A series of desks with birch tops, arranged in a “U”, form an open-plan workstation in the center of the studio. Nearby, a low, open shelf delimits a table to form a corner where one can quickly meet or work quietly without feeling cut off from colleagues. “It also helps me keep an eye on my daughter every time I visit! Rasaily adds. Pine partitions with frosted glass panels create a separate area for the conference room without compromising the light and airy nature of the studio [featured image]. A similar effect is achieved on the opposite side, where alternating glass panels allow visual connectivity with the work area beyond.

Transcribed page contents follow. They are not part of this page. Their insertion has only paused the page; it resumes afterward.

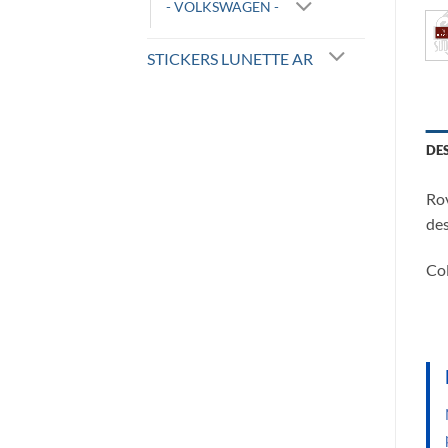
- VOLKSWAGEN -
STICKERS LUNETTE AR
DE
Ro
des
Col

Along with the different workspace setups, it was also important for Rasaily to include spaces where she and her team could relax. Our favorite corner of the studio is the compact, zen reading area which features a simple bench, small center table, and a slender floor lamp perched on a comfortable taupe rug. There is also a larger section for events and informal gatherings. All of the furniture here has a dual function: the plywood boards installed along the walls serve as both a seat and an exhibition area, and the low platform in the center includes built-in storage.
Playful dinosaur figurines, made from leftover wood; a pair of bookends; a few planters; and the weird woven basket are the only decor items you’ll find in this office space. “Since this is a design studio, we decided not to add too many elements so that they don’t clash with our thoughts and ideas,” Rasaily rationalizes. With delays and labor shortages due to pandemic lockdowns, bringing this studio to life has been a lesson in patience, she tells us. “I also understood the importance of land use planning and that it is not always necessary to use flashy materials to successfully develop a space”, adds- she does.